Sixty - Ritmo is using a new name to post the same name calling and nonlinear thinking as always.

The Dude said...

Interesting. But tedious. Thanks for the heads up.

Michael Haz said...

It's socialism. Low producers take a share of what high producers earn by their own effort. It's wrong.

Leland said...

So when Michael Haz wrote: Well, that certainly is "transformational." , I took it to mean the same as: IT IS A COMMON PRACTICE AND IS NOT REGARDED AS THEFT.

YMMV, but all Michael did was write that Cafe' Gratitude's practice seemed a scam, and all deafchild did is convince me that Cafe' Gratitude does indeed practice what Micheal claimed.

Michael doesn't demand or demean people that might disagree. In fact, he even requests: Put aside the parts of this story that may not fit what you like.

Alas, "deafchild" has no problems dropping sexaul slurs like "incestuous gang-banging" as a means of bolstering its argument against people they never talked to prior to today.

It's always interesting to see reactions like deafchild's. Here's a similar reaction from 2011. Scroll to comments and check out waygonow's style. The occassional need to use ALL CAPS. There's even misspelling. Complaints about the www/internet and frivolous lawsuits. Uncanny.

Anonymous said...

@Michael Haz

ok I am done. Enjoy spreading the b-llsh-t in order to to be able to see yourself as a hip blogger.

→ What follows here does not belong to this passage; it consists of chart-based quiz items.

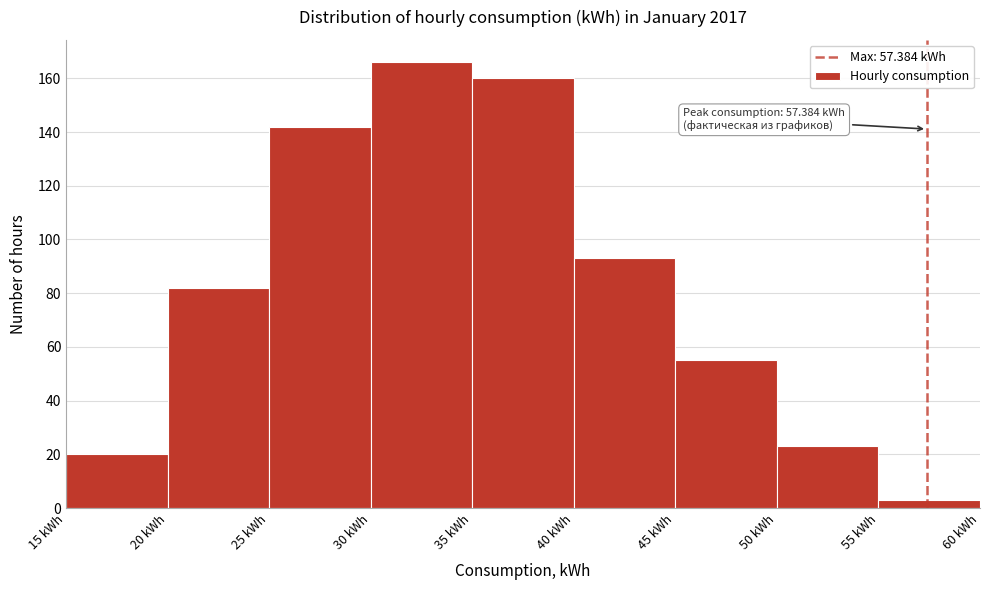

Over which range of the x-axis is the bar tallest?

30 to 35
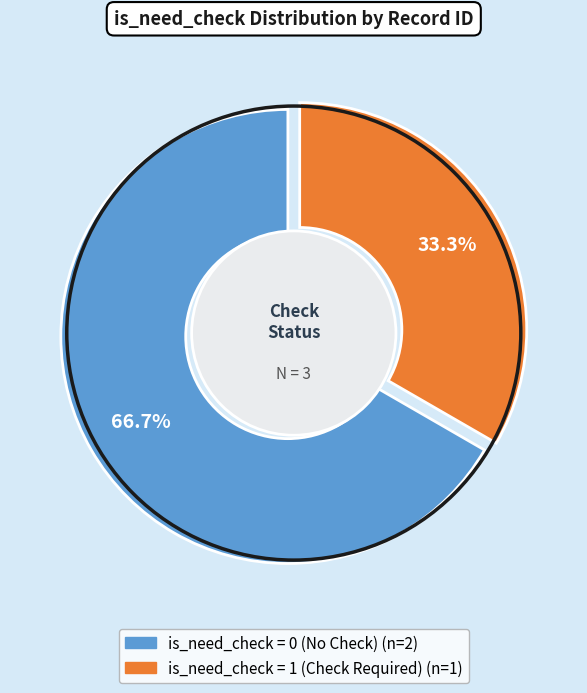

Is there any slice that represents more than half of the pie?

Yes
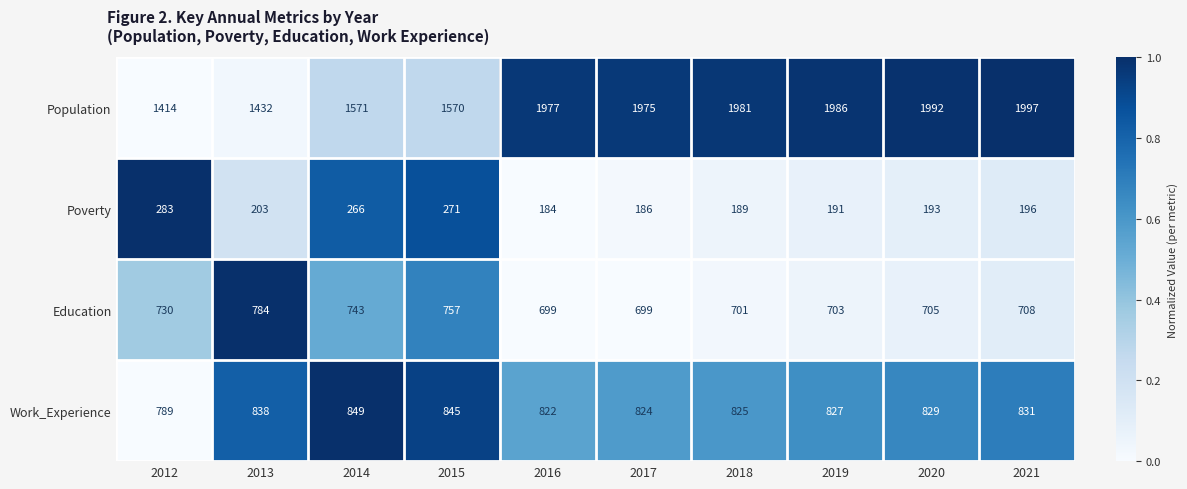

The Poverty series shows 97 at 2020. True or false?

False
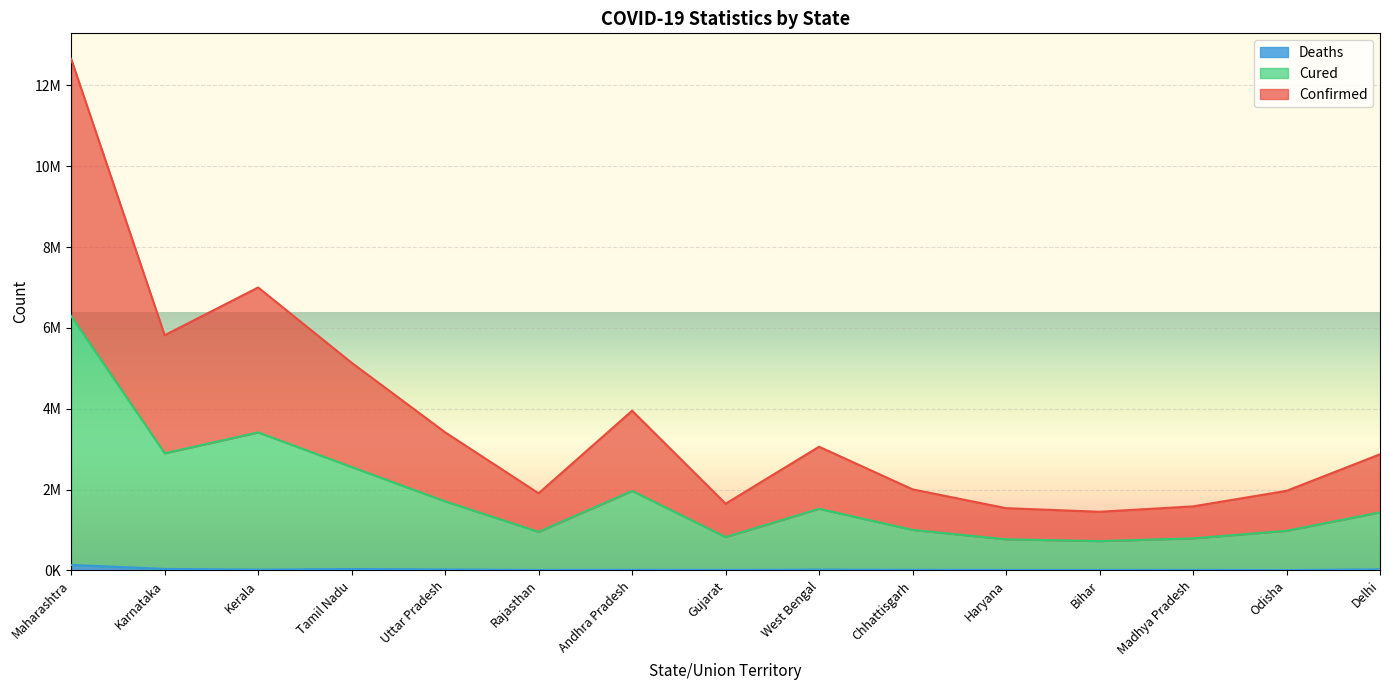

Where is the first local minimum for Deaths?

Kerala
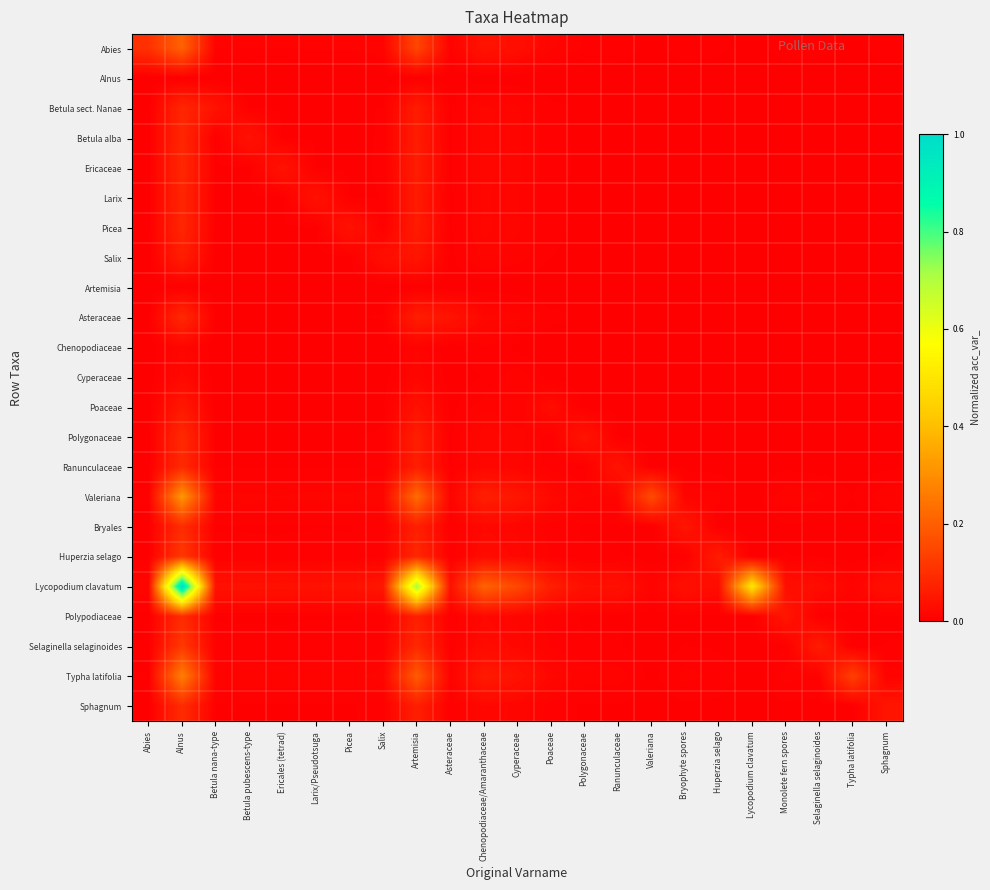

Reading left to right, transcribe all the data shown in this chart.

Abies: Abies=0.1	Alnus=0.2	Betula nana-type=0.0	Betula pubescens-type=0.0	Ericales (tetrad)=0.0	Larix/Pseudotsuga=0.0	Picea=0.0	Salix=0.0	Artemisia=0.1	Asteraceae=0.0	Chenopodiaceae/Amaranthaceae=0.0	Cyperaceae=0.0	Poaceae=0.0	Polygonaceae=0.0	Ranunculaceae=0.0	Valeriana=0.0	Bryophyte spores=0.0	Huperzia selago=0.0	Lycopodium clavatum=0.0	Monolete fern spores=0.0	Selaginella selaginoides=0.0	Typha latifolia=0.0	Sphagnum=0.0
Alnus: Abies=0.0	Alnus=0.0	Betula nana-type=0.0	Betula pubescens-type=0.0	Ericales (tetrad)=0.0	Larix/Pseudotsuga=0.0	Picea=0.0	Salix=0.0	Artemisia=0.0	Asteraceae=0.0	Chenopodiaceae/Amaranthaceae=0.0	Cyperaceae=0.0	Poaceae=0.0	Polygonaceae=0.0	Ranunculaceae=0.0	Valeriana=0.0	Bryophyte spores=0.0	Huperzia selago=0.0	Lycopodium clavatum=0.0	Monolete fern spores=0.0	Selaginella selaginoides=0.0	Typha latifolia=0.0	Sphagnum=0.0
Betula sect. Nanae: Abies=0.0	Alnus=0.1	Betula nana-type=0.0	Betula pubescens-type=0.0	Ericales (tetrad)=0.0	Larix/Pseudotsuga=0.0	Picea=0.0	Salix=0.0	Artemisia=0.1	Asteraceae=0.0	Chenopodiaceae/Amaranthaceae=0.0	Cyperaceae=0.0	Poaceae=0.0	Polygonaceae=0.0	Ranunculaceae=0.0	Valeriana=0.0	Bryophyte spores=0.0	Huperzia selago=0.0	Lycopodium clavatum=0.0	Monolete fern spores=0.0	Selaginella selaginoides=0.0	Typha latifolia=0.0	Sphagnum=0.0
Betula alba: Abies=0.0	Alnus=0.1	Betula nana-type=0.0	Betula pubescens-type=0.0	Ericales (tetrad)=0.0	Larix/Pseudotsuga=0.0	Picea=0.0	Salix=0.0	Artemisia=0.1	Asteraceae=0.0	Chenopodiaceae/Amaranthaceae=0.0	Cyperaceae=0.0	Poaceae=0.0	Polygonaceae=0.0	Ranunculaceae=0.0	Valeriana=0.0	Bryophyte spores=0.0	Huperzia selago=0.0	Lycopodium clavatum=0.0	Monolete fern spores=0.0	Selaginella selaginoides=0.0	Typha latifolia=0.0	Sphagnum=0.0
Ericaceae: Abies=0.0	Alnus=0.1	Betula nana-type=0.0	Betula pubescens-type=0.0	Ericales (tetrad)=0.0	Larix/Pseudotsuga=0.0	Picea=0.0	Salix=0.0	Artemisia=0.1	Asteraceae=0.0	Chenopodiaceae/Amaranthaceae=0.0	Cyperaceae=0.0	Poaceae=0.0	Polygonaceae=0.0	Ranunculaceae=0.0	Valeriana=0.0	Bryophyte spores=0.0	Huperzia selago=0.0	Lycopodium clavatum=0.0	Monolete fern spores=0.0	Selaginella selaginoides=0.0	Typha latifolia=0.0	Sphagnum=0.0
Larix: Abies=0.0	Alnus=0.1	Betula nana-type=0.0	Betula pubescens-type=0.0	Ericales (tetrad)=0.0	Larix/Pseudotsuga=0.0	Picea=0.0	Salix=0.0	Artemisia=0.1	Asteraceae=0.0	Chenopodiaceae/Amaranthaceae=0.0	Cyperaceae=0.0	Poaceae=0.0	Polygonaceae=0.0	Ranunculaceae=0.0	Valeriana=0.0	Bryophyte spores=0.0	Huperzia selago=0.0	Lycopodium clavatum=0.0	Monolete fern spores=0.0	Selaginella selaginoides=0.0	Typha latifolia=0.0	Sphagnum=0.0
Picea: Abies=0.0	Alnus=0.1	Betula nana-type=0.0	Betula pubescens-type=0.0	Ericales (tetrad)=0.0	Larix/Pseudotsuga=0.0	Picea=0.0	Salix=0.0	Artemisia=0.1	Asteraceae=0.0	Chenopodiaceae/Amaranthaceae=0.0	Cyperaceae=0.0	Poaceae=0.0	Polygonaceae=0.0	Ranunculaceae=0.0	Valeriana=0.0	Bryophyte spores=0.0	Huperzia selago=0.0	Lycopodium clavatum=0.0	Monolete fern spores=0.0	Selaginella selaginoides=0.0	Typha latifolia=0.0	Sphagnum=0.0
Salix: Abies=0.0	Alnus=0.1	Betula nana-type=0.0	Betula pubescens-type=0.0	Ericales (tetrad)=0.0	Larix/Pseudotsuga=0.0	Picea=0.0	Salix=0.0	Artemisia=0.0	Asteraceae=0.0	Chenopodiaceae/Amaranthaceae=0.0	Cyperaceae=0.0	Poaceae=0.0	Polygonaceae=0.0	Ranunculaceae=0.0	Valeriana=0.0	Bryophyte spores=0.0	Huperzia selago=0.0	Lycopodium clavatum=0.0	Monolete fern spores=0.0	Selaginella selaginoides=0.0	Typha latifolia=0.0	Sphagnum=0.0
Artemisia: Abies=0.0	Alnus=0.0	Betula nana-type=0.0	Betula pubescens-type=0.0	Ericales (tetrad)=0.0	Larix/Pseudotsuga=0.0	Picea=0.0	Salix=0.0	Artemisia=0.0	Asteraceae=0.0	Chenopodiaceae/Amaranthaceae=0.0	Cyperaceae=0.0	Poaceae=0.0	Polygonaceae=0.0	Ranunculaceae=0.0	Valeriana=0.0	Bryophyte spores=0.0	Huperzia selago=0.0	Lycopodium clavatum=0.0	Monolete fern spores=0.0	Selaginella selaginoides=0.0	Typha latifolia=0.0	Sphagnum=0.0
Asteraceae: Abies=0.0	Alnus=0.1	Betula nana-type=0.0	Betula pubescens-type=0.0	Ericales (tetrad)=0.0	Larix/Pseudotsuga=0.0	Picea=0.0	Salix=0.0	Artemisia=0.1	Asteraceae=0.0	Chenopodiaceae/Amaranthaceae=0.0	Cyperaceae=0.0	Poaceae=0.0	Polygonaceae=0.0	Ranunculaceae=0.0	Valeriana=0.0	Bryophyte spores=0.0	Huperzia selago=0.0	Lycopodium clavatum=0.0	Monolete fern spores=0.0	Selaginella selaginoides=0.0	Typha latifolia=0.0	Sphagnum=0.0
Chenopodiaceae: Abies=0.0	Alnus=0.0	Betula nana-type=0.0	Betula pubescens-type=0.0	Ericales (tetrad)=0.0	Larix/Pseudotsuga=0.0	Picea=0.0	Salix=0.0	Artemisia=0.0	Asteraceae=0.0	Chenopodiaceae/Amaranthaceae=0.0	Cyperaceae=0.0	Poaceae=0.0	Polygonaceae=0.0	Ranunculaceae=0.0	Valeriana=0.0	Bryophyte spores=0.0	Huperzia selago=0.0	Lycopodium clavatum=0.0	Monolete fern spores=0.0	Selaginella selaginoides=0.0	Typha latifolia=0.0	Sphagnum=0.0
Cyperaceae: Abies=0.0	Alnus=0.0	Betula nana-type=0.0	Betula pubescens-type=0.0	Ericales (tetrad)=0.0	Larix/Pseudotsuga=0.0	Picea=0.0	Salix=0.0	Artemisia=0.0	Asteraceae=0.0	Chenopodiaceae/Amaranthaceae=0.0	Cyperaceae=0.0	Poaceae=0.0	Polygonaceae=0.0	Ranunculaceae=0.0	Valeriana=0.0	Bryophyte spores=0.0	Huperzia selago=0.0	Lycopodium clavatum=0.0	Monolete fern spores=0.0	Selaginella selaginoides=0.0	Typha latifolia=0.0	Sphagnum=0.0
Poaceae: Abies=0.0	Alnus=0.1	Betula nana-type=0.0	Betula pubescens-type=0.0	Ericales (tetrad)=0.0	Larix/Pseudotsuga=0.0	Picea=0.0	Salix=0.0	Artemisia=0.0	Asteraceae=0.0	Chenopodiaceae/Amaranthaceae=0.0	Cyperaceae=0.0	Poaceae=0.0	Polygonaceae=0.0	Ranunculaceae=0.0	Valeriana=0.0	Bryophyte spores=0.0	Huperzia selago=0.0	Lycopodium clavatum=0.0	Monolete fern spores=0.0	Selaginella selaginoides=0.0	Typha latifolia=0.0	Sphagnum=0.0
Polygonaceae: Abies=0.0	Alnus=0.1	Betula nana-type=0.0	Betula pubescens-type=0.0	Ericales (tetrad)=0.0	Larix/Pseudotsuga=0.0	Picea=0.0	Salix=0.0	Artemisia=0.1	Asteraceae=0.0	Chenopodiaceae/Amaranthaceae=0.0	Cyperaceae=0.0	Poaceae=0.0	Polygonaceae=0.0	Ranunculaceae=0.0	Valeriana=0.0	Bryophyte spores=0.0	Huperzia selago=0.0	Lycopodium clavatum=0.0	Monolete fern spores=0.0	Selaginella selaginoides=0.0	Typha latifolia=0.0	Sphagnum=0.0
Ranunculaceae: Abies=0.0	Alnus=0.1	Betula nana-type=0.0	Betula pubescens-type=0.0	Ericales (tetrad)=0.0	Larix/Pseudotsuga=0.0	Picea=0.0	Salix=0.0	Artemisia=0.1	Asteraceae=0.0	Chenopodiaceae/Amaranthaceae=0.0	Cyperaceae=0.0	Poaceae=0.0	Polygonaceae=0.0	Ranunculaceae=0.0	Valeriana=0.0	Bryophyte spores=0.0	Huperzia selago=0.0	Lycopodium clavatum=0.0	Monolete fern spores=0.0	Selaginella selaginoides=0.0	Typha latifolia=0.0	Sphagnum=0.0
Valeriana: Abies=0.0	Alnus=0.3	Betula nana-type=0.0	Betula pubescens-type=0.0	Ericales (tetrad)=0.0	Larix/Pseudotsuga=0.0	Picea=0.0	Salix=0.0	Artemisia=0.2	Asteraceae=0.0	Chenopodiaceae/Amaranthaceae=0.1	Cyperaceae=0.0	Poaceae=0.0	Polygonaceae=0.0	Ranunculaceae=0.0	Valeriana=0.2	Bryophyte spores=0.0	Huperzia selago=0.0	Lycopodium clavatum=0.0	Monolete fern spores=0.0	Selaginella selaginoides=0.0	Typha latifolia=0.0	Sphagnum=0.0
Bryales: Abies=0.0	Alnus=0.1	Betula nana-type=0.0	Betula pubescens-type=0.0	Ericales (tetrad)=0.0	Larix/Pseudotsuga=0.0	Picea=0.0	Salix=0.0	Artemisia=0.1	Asteraceae=0.0	Chenopodiaceae/Amaranthaceae=0.0	Cyperaceae=0.0	Poaceae=0.0	Polygonaceae=0.0	Ranunculaceae=0.0	Valeriana=0.0	Bryophyte spores=0.0	Huperzia selago=0.0	Lycopodium clavatum=0.0	Monolete fern spores=0.0	Selaginella selaginoides=0.0	Typha latifolia=0.0	Sphagnum=0.0
Huperzia selago: Abies=0.0	Alnus=0.1	Betula nana-type=0.0	Betula pubescens-type=0.0	Ericales (tetrad)=0.0	Larix/Pseudotsuga=0.0	Picea=0.0	Salix=0.0	Artemisia=0.1	Asteraceae=0.0	Chenopodiaceae/Amaranthaceae=0.0	Cyperaceae=0.0	Poaceae=0.0	Polygonaceae=0.0	Ranunculaceae=0.0	Valeriana=0.0	Bryophyte spores=0.0	Huperzia selago=0.1	Lycopodium clavatum=0.0	Monolete fern spores=0.0	Selaginella selaginoides=0.0	Typha latifolia=0.0	Sphagnum=0.0
Lycopodium clavatum: Abies=0.0	Alnus=1.0	Betula nana-type=0.0	Betula pubescens-type=0.0	Ericales (tetrad)=0.0	Larix/Pseudotsuga=0.0	Picea=0.0	Salix=0.1	Artemisia=0.7	Asteraceae=0.0	Chenopodiaceae/Amaranthaceae=0.2	Cyperaceae=0.2	Poaceae=0.1	Polygonaceae=0.0	Ranunculaceae=0.0	Valeriana=0.0	Bryophyte spores=0.0	Huperzia selago=0.0	Lycopodium clavatum=0.5	Monolete fern spores=0.0	Selaginella selaginoides=0.0	Typha latifolia=0.0	Sphagnum=0.0
Polypodiaceae: Abies=0.0	Alnus=0.1	Betula nana-type=0.0	Betula pubescens-type=0.0	Ericales (tetrad)=0.0	Larix/Pseudotsuga=0.0	Picea=0.0	Salix=0.0	Artemisia=0.1	Asteraceae=0.0	Chenopodiaceae/Amaranthaceae=0.0	Cyperaceae=0.0	Poaceae=0.0	Polygonaceae=0.0	Ranunculaceae=0.0	Valeriana=0.0	Bryophyte spores=0.0	Huperzia selago=0.0	Lycopodium clavatum=0.0	Monolete fern spores=0.0	Selaginella selaginoides=0.0	Typha latifolia=0.0	Sphagnum=0.0
Selaginella selaginoides: Abies=0.0	Alnus=0.1	Betula nana-type=0.0	Betula pubescens-type=0.0	Ericales (tetrad)=0.0	Larix/Pseudotsuga=0.0	Picea=0.0	Salix=0.0	Artemisia=0.1	Asteraceae=0.0	Chenopodiaceae/Amaranthaceae=0.0	Cyperaceae=0.0	Poaceae=0.0	Polygonaceae=0.0	Ranunculaceae=0.0	Valeriana=0.0	Bryophyte spores=0.0	Huperzia selago=0.0	Lycopodium clavatum=0.0	Monolete fern spores=0.0	Selaginella selaginoides=0.1	Typha latifolia=0.0	Sphagnum=0.0
Typha latifolia: Abies=0.0	Alnus=0.3	Betula nana-type=0.0	Betula pubescens-type=0.0	Ericales (tetrad)=0.0	Larix/Pseudotsuga=0.0	Picea=0.0	Salix=0.0	Artemisia=0.2	Asteraceae=0.0	Chenopodiaceae/Amaranthaceae=0.1	Cyperaceae=0.0	Poaceae=0.0	Polygonaceae=0.0	Ranunculaceae=0.0	Valeriana=0.0	Bryophyte spores=0.0	Huperzia selago=0.0	Lycopodium clavatum=0.0	Monolete fern spores=0.0	Selaginella selaginoides=0.0	Typha latifolia=0.1	Sphagnum=0.0
Sphagnum: Abies=0.0	Alnus=0.1	Betula nana-type=0.0	Betula pubescens-type=0.0	Ericales (tetrad)=0.0	Larix/Pseudotsuga=0.0	Picea=0.0	Salix=0.0	Artemisia=0.1	Asteraceae=0.0	Chenopodiaceae/Amaranthaceae=0.0	Cyperaceae=0.0	Poaceae=0.0	Polygonaceae=0.0	Ranunculaceae=0.0	Valeriana=0.0	Bryophyte spores=0.0	Huperzia selago=0.0	Lycopodium clavatum=0.0	Monolete fern spores=0.0	Selaginella selaginoides=0.0	Typha latifolia=0.0	Sphagnum=0.0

And I have no clue who "RITMO" is. I take it that it is some visitor who did not agree with your point of view and did not promote your survival in just the right way that floated your tiny self serving boat? Good for them whoever they were/are.

Leland said...

Or maybe it is Ritmo? If so, he's more boring than I thought.

The Dude said...

"Harbour" is a dead tell.

Anonymous said...

"It's socialism. Low producers take a share of what high producers earn by their own effort. It's wrong.
"

THAT is a valid point of view and I respect that. But all producers have a choice about where they work. High producers especially. It is not fair nor reasonable that a person working as a server would dictate to a whole group how they choose to set up their approach to handling tipping. If a person is some kind a high producer with unique special powers, they more than anyone else would have a choice where they worked and there is lots of place that do not pool tips. Maybe you thin the government should dictate rules to business owners how they pay staff and how tips are managed. That is unattractive to me. But to each their own.

The Dude said...

deafchild wrote...

"@Michael Haz

ok I am done."

As honest as he is literate. Titus, is that you?

Anonymous said...

An alternative title might be: "I Was Buying Into This Story About Gratitude I Liked Until...….Until I Bought Into A Different Story About Theft I Liked Better."